DATASET EXCERPT:
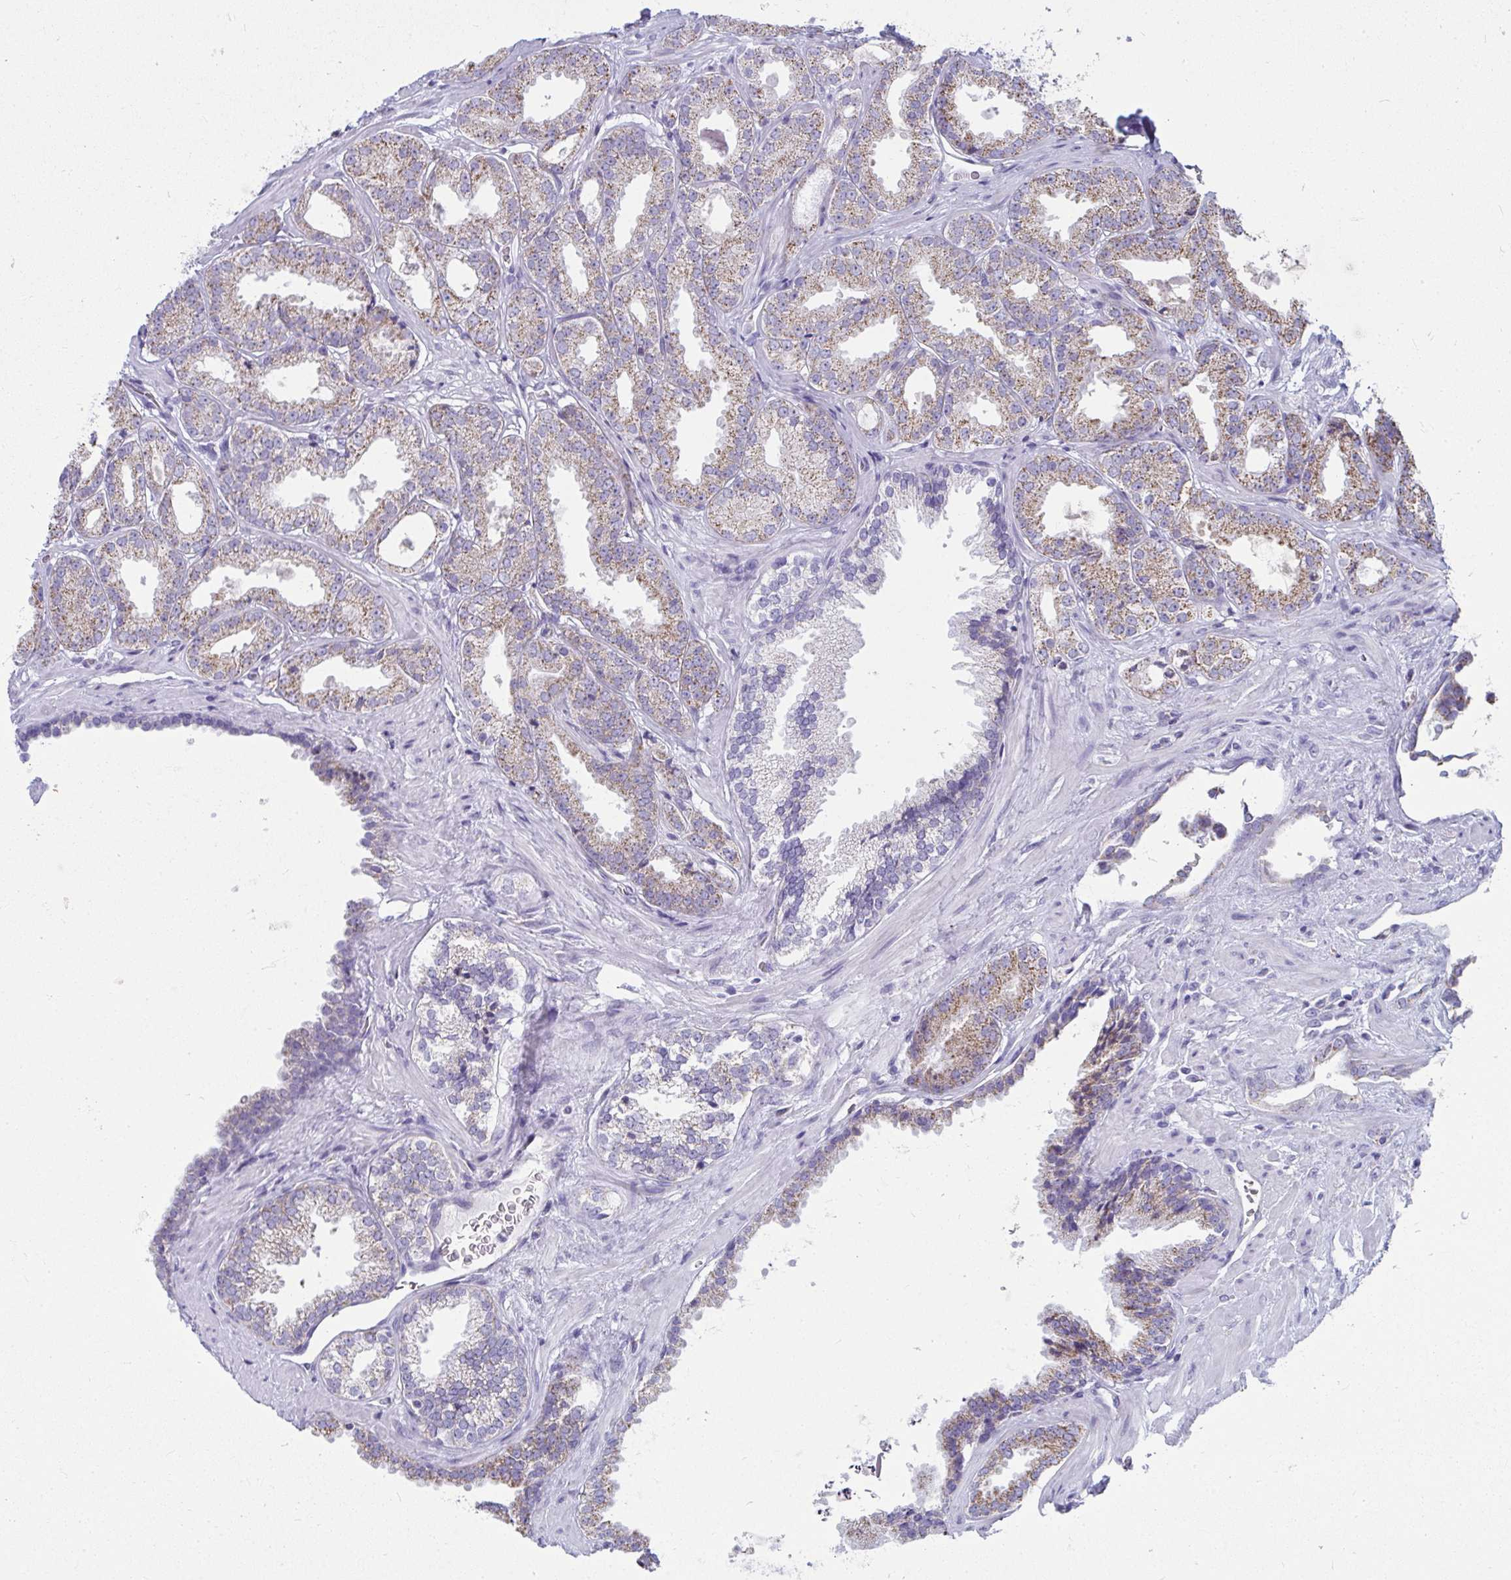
{"staining": {"intensity": "moderate", "quantity": "25%-75%", "location": "cytoplasmic/membranous"}, "tissue": "prostate cancer", "cell_type": "Tumor cells", "image_type": "cancer", "snomed": [{"axis": "morphology", "description": "Adenocarcinoma, Low grade"}, {"axis": "topography", "description": "Prostate"}], "caption": "DAB immunohistochemical staining of human prostate low-grade adenocarcinoma exhibits moderate cytoplasmic/membranous protein staining in about 25%-75% of tumor cells. Nuclei are stained in blue.", "gene": "SLC6A1", "patient": {"sex": "male", "age": 67}}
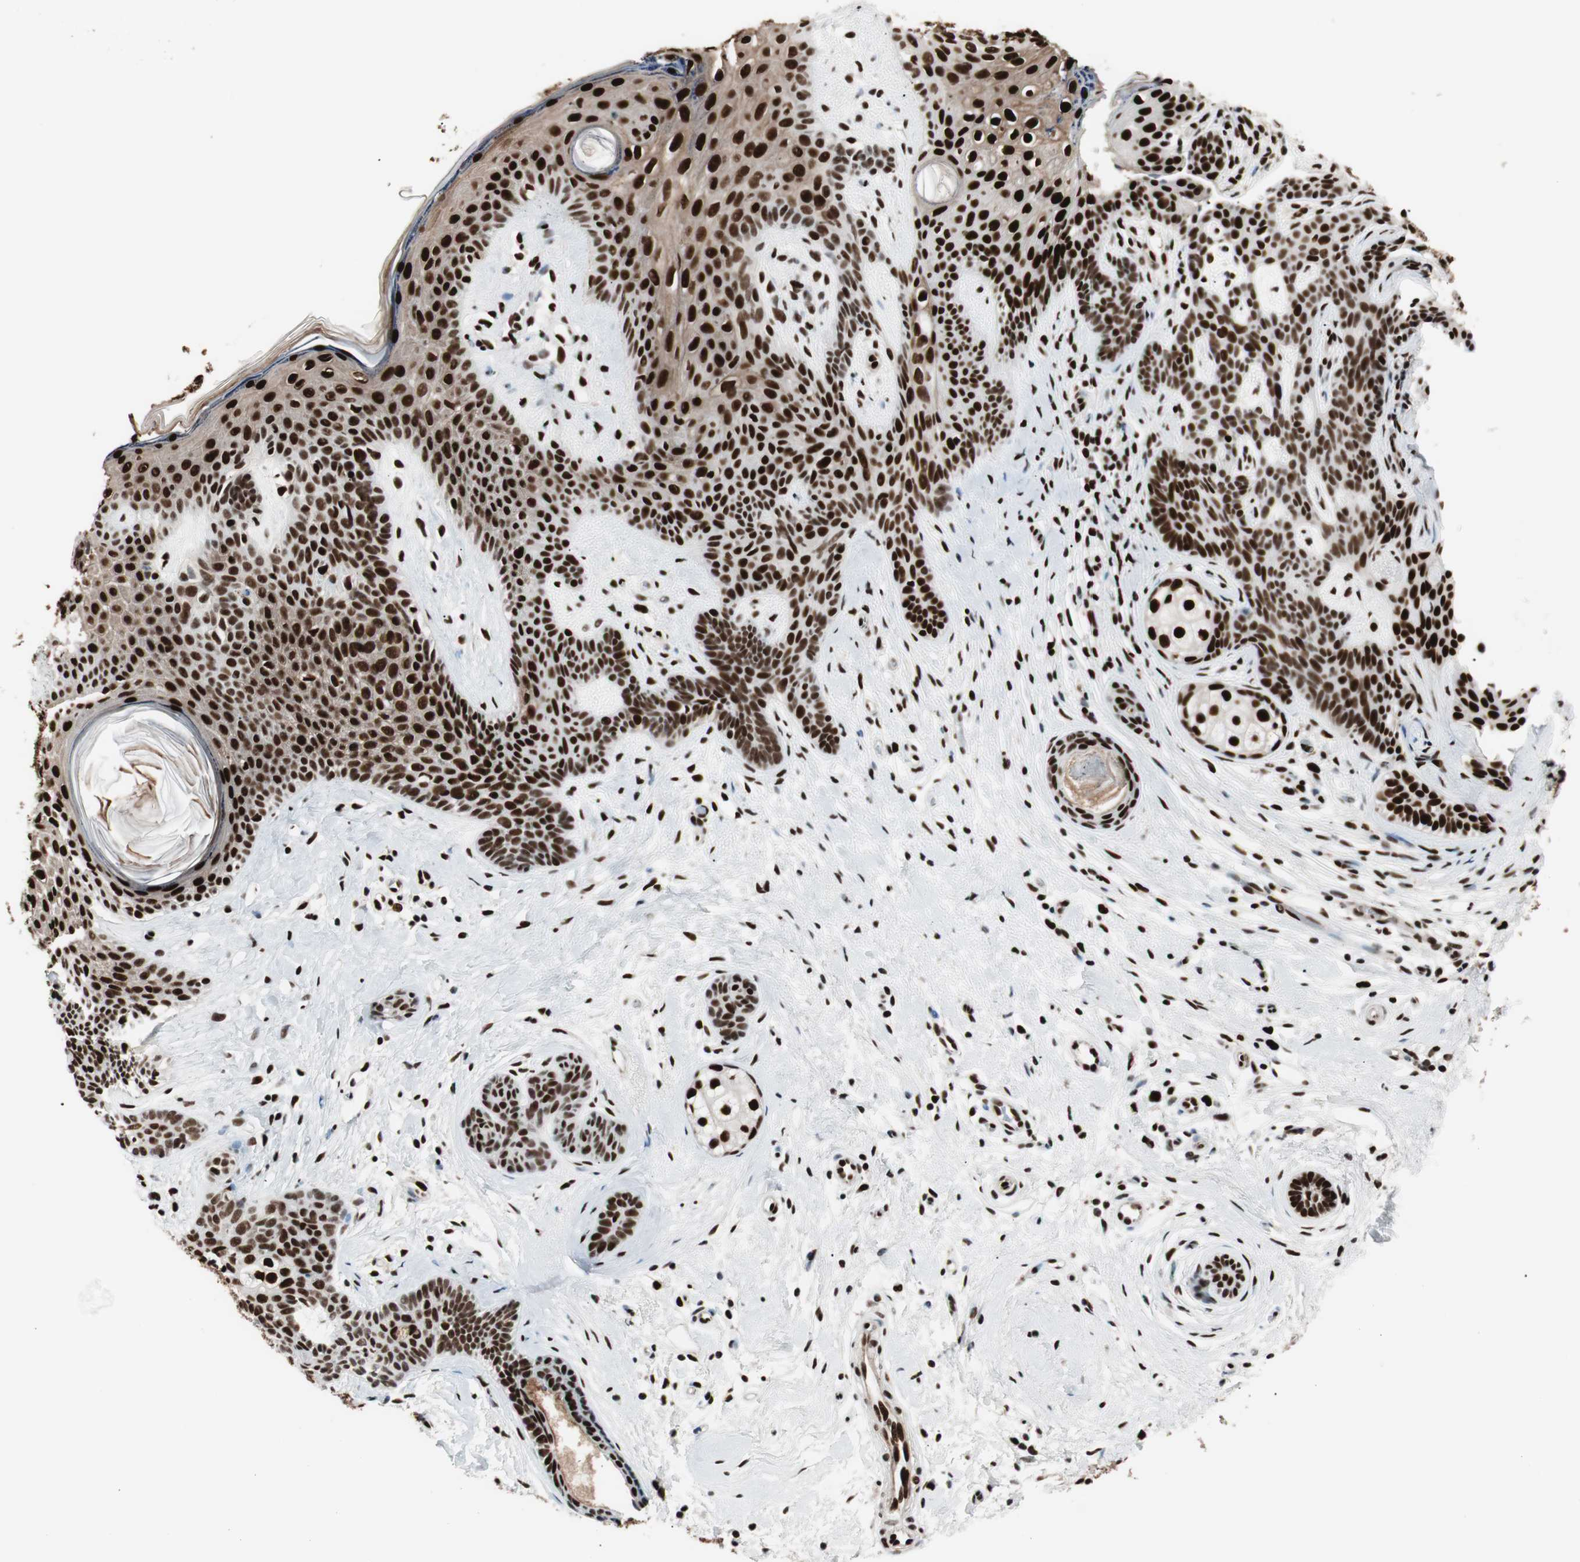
{"staining": {"intensity": "strong", "quantity": ">75%", "location": "nuclear"}, "tissue": "skin cancer", "cell_type": "Tumor cells", "image_type": "cancer", "snomed": [{"axis": "morphology", "description": "Developmental malformation"}, {"axis": "morphology", "description": "Basal cell carcinoma"}, {"axis": "topography", "description": "Skin"}], "caption": "Tumor cells show strong nuclear staining in about >75% of cells in skin basal cell carcinoma.", "gene": "PSME3", "patient": {"sex": "female", "age": 62}}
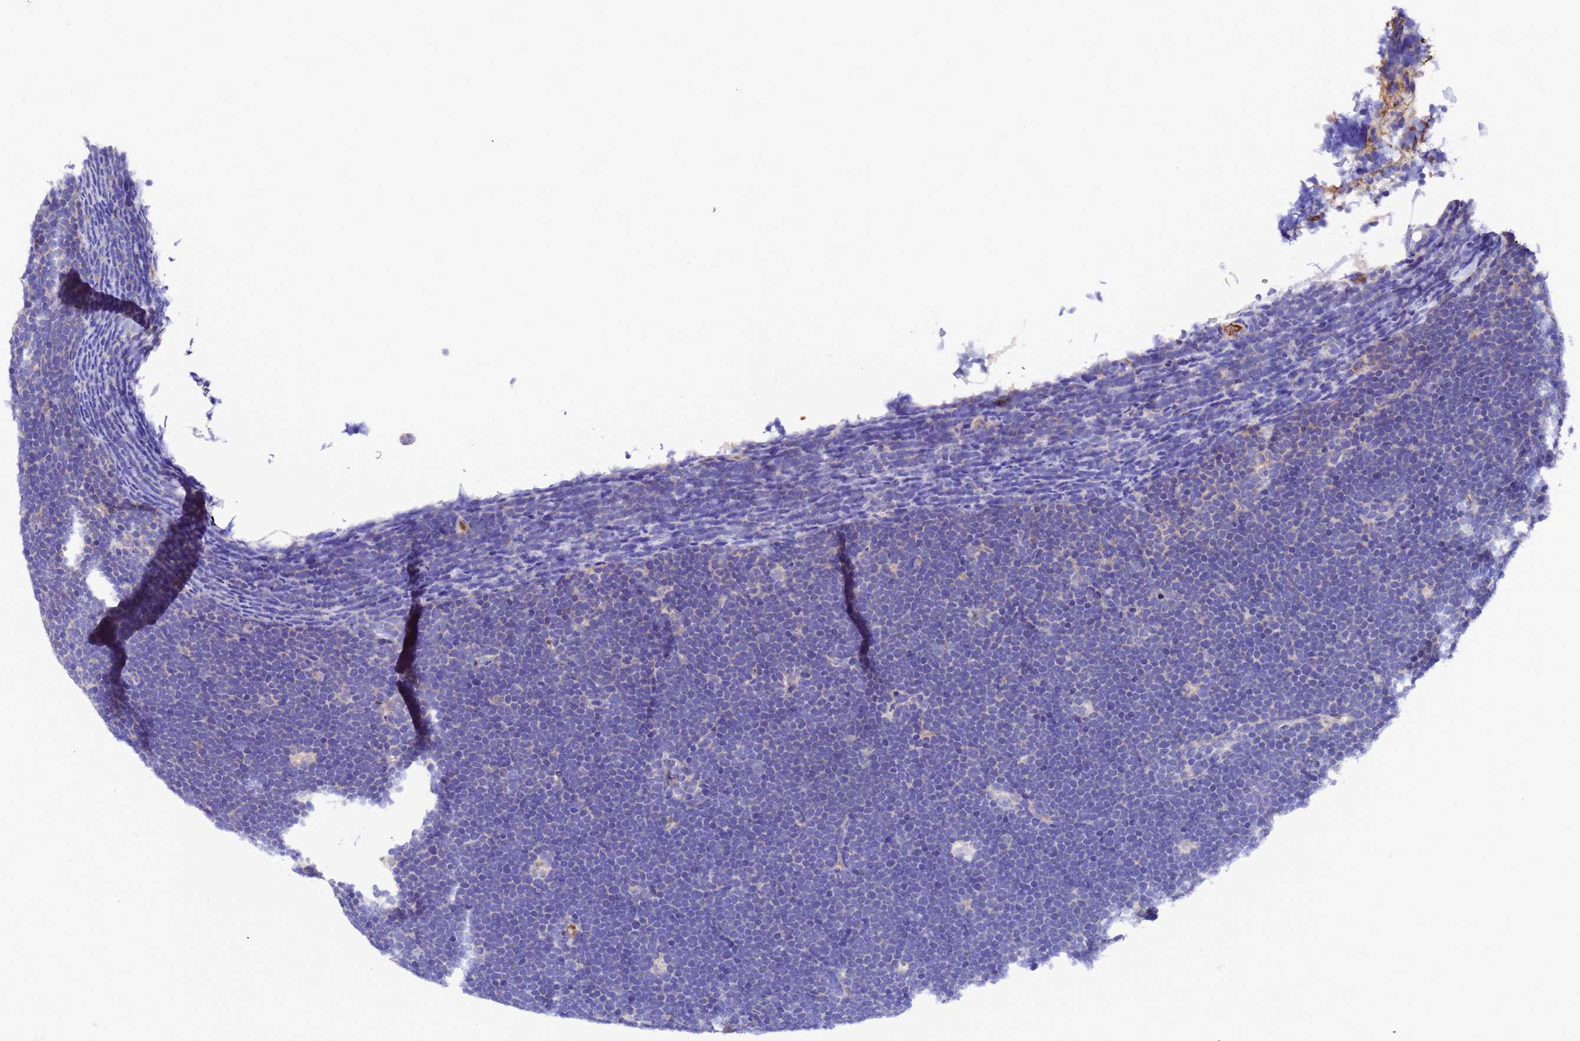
{"staining": {"intensity": "negative", "quantity": "none", "location": "none"}, "tissue": "lymphoma", "cell_type": "Tumor cells", "image_type": "cancer", "snomed": [{"axis": "morphology", "description": "Malignant lymphoma, non-Hodgkin's type, High grade"}, {"axis": "topography", "description": "Lymph node"}], "caption": "Tumor cells are negative for brown protein staining in lymphoma.", "gene": "ELP6", "patient": {"sex": "male", "age": 13}}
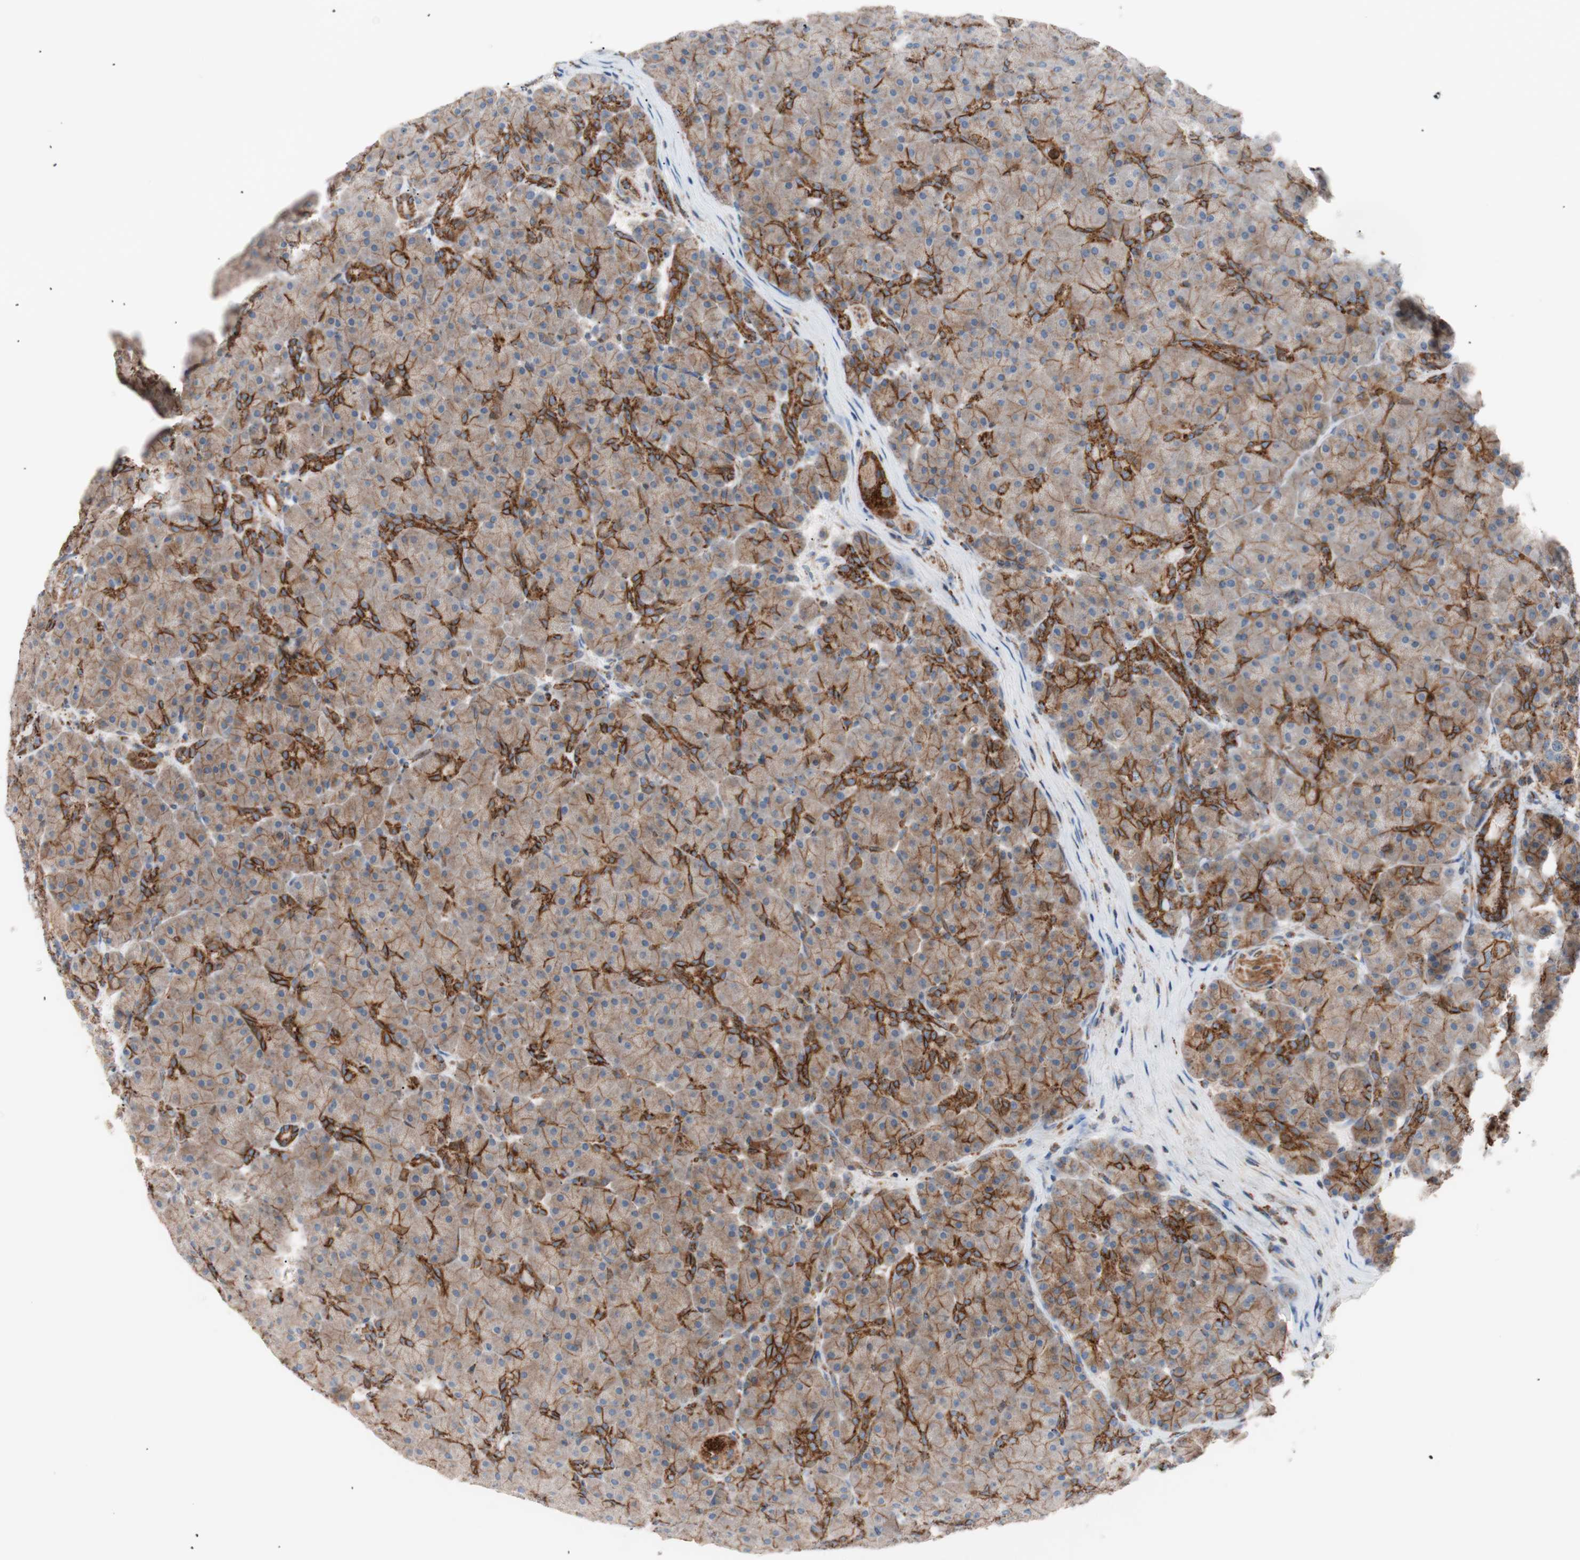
{"staining": {"intensity": "moderate", "quantity": ">75%", "location": "cytoplasmic/membranous"}, "tissue": "pancreas", "cell_type": "Exocrine glandular cells", "image_type": "normal", "snomed": [{"axis": "morphology", "description": "Normal tissue, NOS"}, {"axis": "topography", "description": "Pancreas"}], "caption": "Pancreas stained with DAB (3,3'-diaminobenzidine) IHC shows medium levels of moderate cytoplasmic/membranous staining in approximately >75% of exocrine glandular cells.", "gene": "FLOT2", "patient": {"sex": "male", "age": 66}}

WHAT TO WORK ON: Restate the lines above exactly, from the one bearing "cells show strong" through the final line of the material, both included, omitting pictures.

TASK ANSWER:
{"staining": {"intensity": "strong", "quantity": ">75%", "location": "nuclear"}, "tissue": "skin cancer", "cell_type": "Tumor cells", "image_type": "cancer", "snomed": [{"axis": "morphology", "description": "Developmental malformation"}, {"axis": "morphology", "description": "Basal cell carcinoma"}, {"axis": "topography", "description": "Skin"}], "caption": "Tumor cells show strong nuclear staining in about >75% of cells in skin basal cell carcinoma.", "gene": "PSME3", "patient": {"sex": "female", "age": 62}}
{"staining": {"intensity": "negative", "quantity": "none", "location": "none"}, "tissue": "lymphoma", "cell_type": "Tumor cells", "image_type": "cancer", "snomed": [{"axis": "morphology", "description": "Malignant lymphoma, non-Hodgkin's type, High grade"}, {"axis": "topography", "description": "Lymph node"}], "caption": "Tumor cells are negative for brown protein staining in lymphoma.", "gene": "ELP6", "patient": {"sex": "male", "age": 13}}
{"staining": {"intensity": "moderate", "quantity": ">75%", "location": "cytoplasmic/membranous"}, "tissue": "pancreas", "cell_type": "Exocrine glandular cells", "image_type": "normal", "snomed": [{"axis": "morphology", "description": "Normal tissue, NOS"}, {"axis": "topography", "description": "Pancreas"}], "caption": "Pancreas stained with DAB (3,3'-diaminobenzidine) IHC shows medium levels of moderate cytoplasmic/membranous staining in approximately >75% of exocrine glandular cells.", "gene": "FLOT2", "patient": {"sex": "male", "age": 66}}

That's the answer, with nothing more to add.